Biden signs $1.5 trillion spending bill into law. What does it mean for SLO County?
Help is on the way for San Luis Obispo County’s police, fire and other emergency responders.
Downtown’s Anderson Hotel is also due for funding, and the Cambria Community Water District’s tanks will get funding.
The San Luis Obispo County projects are due a total of $8 million in federal funds, part of the $1.5 trillion spending bill President Joe Biden signed into law Tuesday.
It gets specific about projects in the San Luis Obispo area that will get some of that money. Such projects, submitted by local members of Congress, used to be called “earmarks,” and were often criticized as wasteful pork. They’ve since been rebranded as “community project funding.”
There are an estimated 4,000 such projects funded. Unlike past years, guidelines were stricter: No for-profit interests could get funding, members could seek a maximum of 10 projects and had to certify that neither they nor immediate family members had any financial interest in the project.
The projects pushed by Rep. Salud Carbajal, D-Santa Barbara, include:
▪ Help for first responders: $5.6 million is intended for the San Luis Obispo Public Safety Communication System. The upgrades will improve the radio communications system used by public safety, fire and emergency medical first responders in the county.
Carbajal’s office said the project will fund replacement of a communications tower that’s been used for more than 50 years. It will also set up new communications sites that will help expand radio signal coverage in rural areas where reception has been poor.

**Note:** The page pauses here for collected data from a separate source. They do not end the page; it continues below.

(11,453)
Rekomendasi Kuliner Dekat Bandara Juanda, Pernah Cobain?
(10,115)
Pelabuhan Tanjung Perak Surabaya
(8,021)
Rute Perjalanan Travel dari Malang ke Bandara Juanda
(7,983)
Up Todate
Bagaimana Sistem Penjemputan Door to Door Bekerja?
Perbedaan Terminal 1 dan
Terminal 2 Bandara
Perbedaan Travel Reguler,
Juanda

The money will also help expand existing radio channels with a new channel for use by law enforcement and emergency medical first responders.
▪ Anderson Hotel: $2 million in federal money will allow the San Luis Obispo Housing Authority to control and operate the hotel via a lease with the owners and help current and future residents afford to stay there.
The five-story downtown building has been providing affordable housing to what Carbajal’s office called “extremely low-income, frail seniors, and the people with disabilities for the past 40-50 years.”
It said the average age of residents is approximately 70 years old, and the average monthly income is around $1,000.
▪ Cambria Community Services District water tanks: $375,000 will help refurbish current 125,000- and 212,000-gallon tanks.
They’re about 20% of the storage available within the potable water distribution system. Existing water tanks have surpassed their operational life expectancy.